Dann muss anhand von Picking des Zapfhahnes das Glas bewegt werden.

1. Problem: Ich habe meine ganze Cinema 4D-Szene über VRML2 exportiert und mit einem Loader implementiert. Das Problem hierbei sind die Materialien, welche nich richtig angezeigt werden. Beim Exportieren von .obj-Datei sind garkeine Materialien vorhanden. Nun habe ich beim recherchieren das Plugin Riptide gefunden, kann dieses nur nicht auf den Uni-Rechnern installieren. Gibt es eine andere Lösung? Oder bleibt mir nur der Weg über Riptide?

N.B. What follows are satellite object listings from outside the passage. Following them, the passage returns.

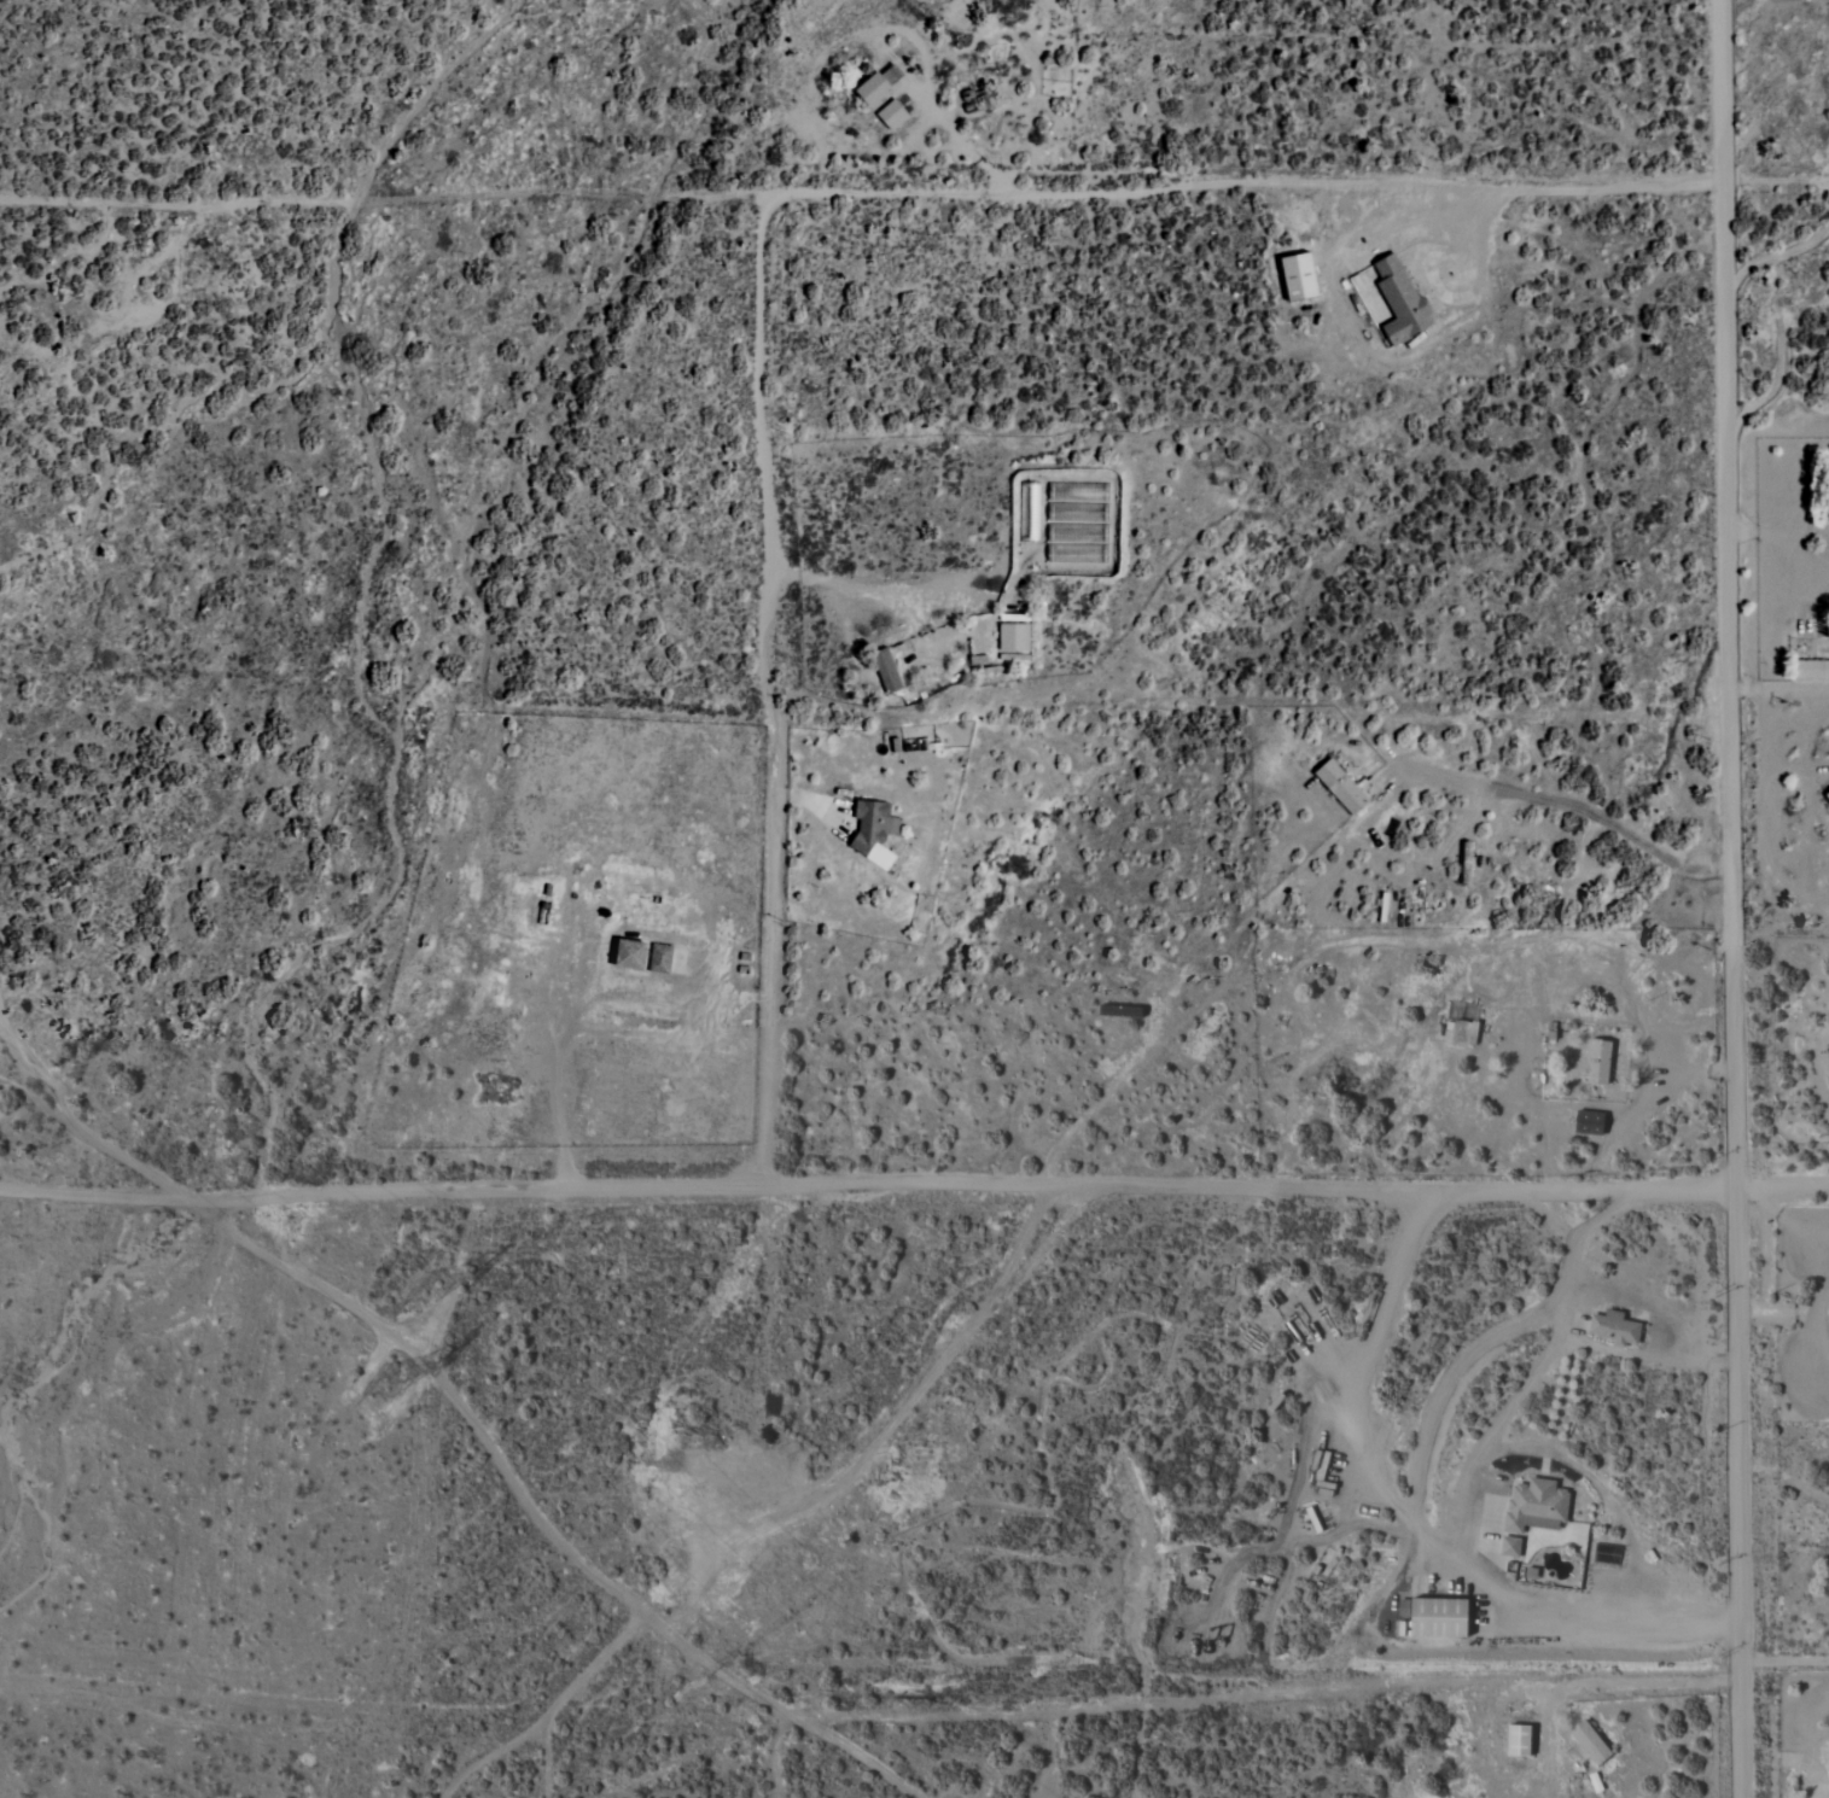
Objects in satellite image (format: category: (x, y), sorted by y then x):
building: (874, 91)
building: (891, 115)
road: (1775, 180)
road: (1243, 187)
road: (1423, 217)
building: (1299, 278)
building: (1401, 301)
road: (1777, 533)
road: (1726, 592)
road: (884, 601)
road: (834, 602)
building: (886, 670)
building: (1810, 670)
road: (767, 688)
road: (1778, 689)
building: (1344, 787)
building: (1827, 795)
road: (1573, 804)
building: (873, 831)
road: (1782, 858)
building: (629, 954)
building: (660, 958)
building: (1828, 1053)
building: (1599, 1061)
building: (1589, 1122)
road: (869, 1184)
road: (1783, 1185)
road: (1817, 1278)
power tower: (424, 1288)
road: (1775, 1312)
building: (1614, 1328)
road: (1498, 1335)
road: (1818, 1342)
road: (1367, 1343)
power tower: (373, 1375)
road: (461, 1401)
road: (1738, 1491)
building: (1536, 1505)
road: (1463, 1516)
road: (1419, 1541)
building: (1510, 1546)
building: (1438, 1618)
road: (1785, 1662)
road: (1611, 1679)
building: (1518, 1741)
building: (1591, 1743)

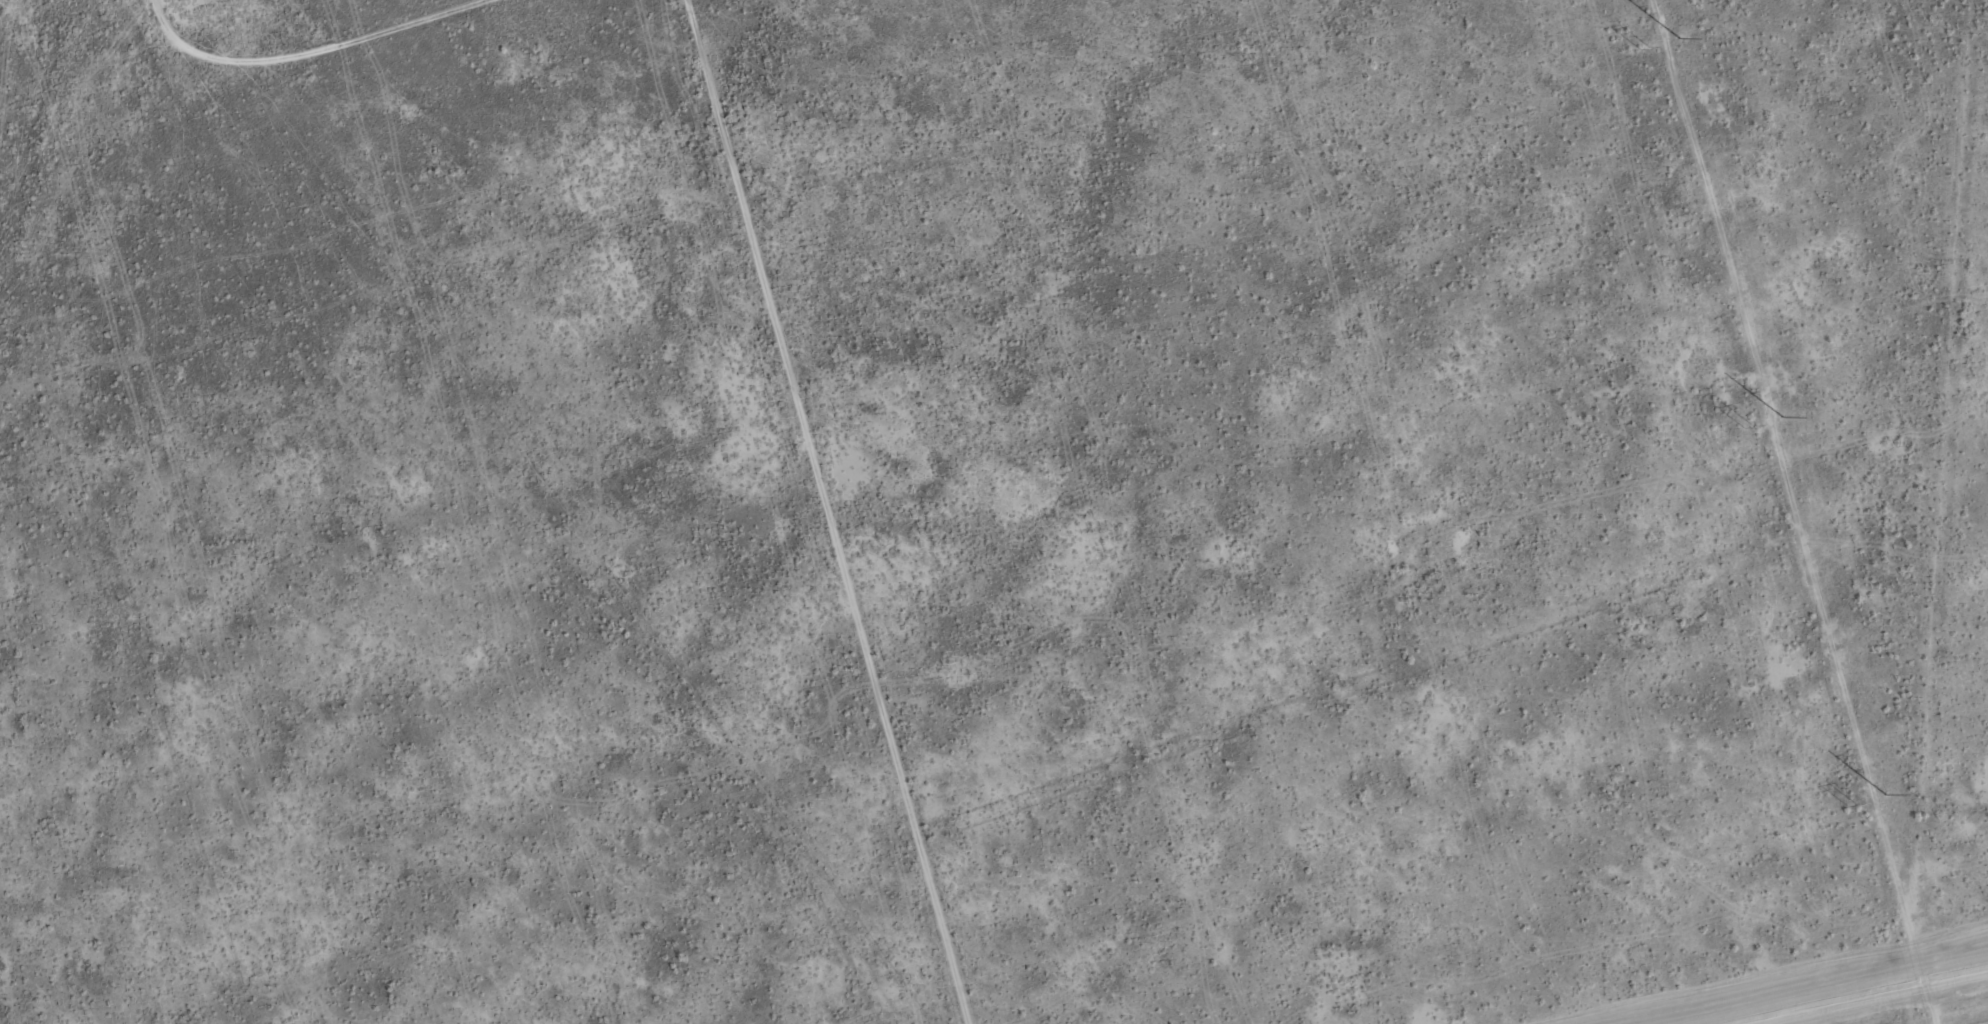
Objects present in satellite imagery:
power tower: (1678, 38)
power tower: (1642, 50)
power tower: (1782, 416)
power tower: (1747, 426)
power tower: (1885, 794)
power tower: (1849, 807)

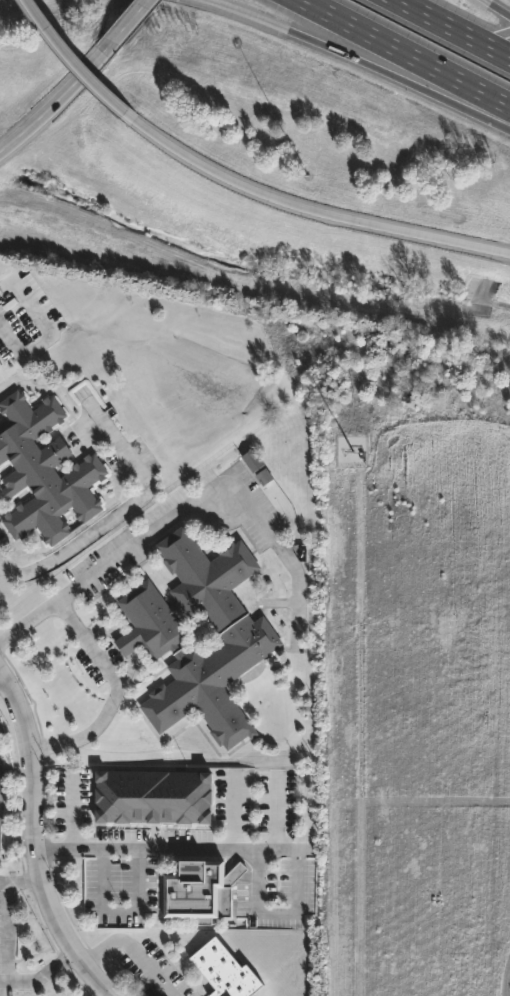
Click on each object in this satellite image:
road: (496, 8)
road: (139, 22)
road: (454, 28)
road: (405, 53)
road: (344, 54)
road: (64, 58)
road: (62, 107)
road: (494, 122)
road: (303, 208)
road: (12, 336)
building: (0, 366)
building: (253, 460)
building: (44, 470)
road: (186, 507)
road: (117, 512)
building: (152, 637)
road: (119, 696)
building: (154, 797)
road: (232, 811)
road: (70, 812)
road: (276, 812)
building: (0, 832)
road: (35, 845)
road: (165, 848)
road: (20, 880)
building: (201, 890)
road: (119, 911)
road: (277, 912)
road: (130, 948)
building: (227, 971)
road: (38, 976)
road: (96, 991)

2. Problem: Für das Picking müssen die verschiedenen Objekte (Glas und der drehbare Teil des Hahns) angesprochen werden. Das wird wohl mit einer einzigen .obj nich klappen oder kann ich auf einzelne Gruppen (also C4D-Gruppen)  zugreifen? Ansonsten jedes einzelne Teil einzeln reinladen. Wird dabei die Position aus Cinema4D mit übernommen?

Vielen Dank schonmal


----------



## Heya (28. Jan 2011)

push


----------



## Marco13 (28. Jan 2011)

Sehr speziell, sehr spezifisch, so viele Leute verwenden nicht Java3D, und die Wahrscheinlichkeit dass jemand Cinema4D und Java3D verwendet, "Riptide" kennt, hier im Forum ist, und sowohl die Hoffnung als auch den Guten Willen hat, dazu was hilfreiches zu schreiben, ist verschwindend gering.
Als einzelne OBJs exportierte Objekte sollten auch einzeln geladen und angesprochen werden können, und auch dort liegen, wo sie liegen. 
Eigentlich werden die Materialien über MTL-Files definiert, notfalls kann man die auch von Hand anpassen.


----------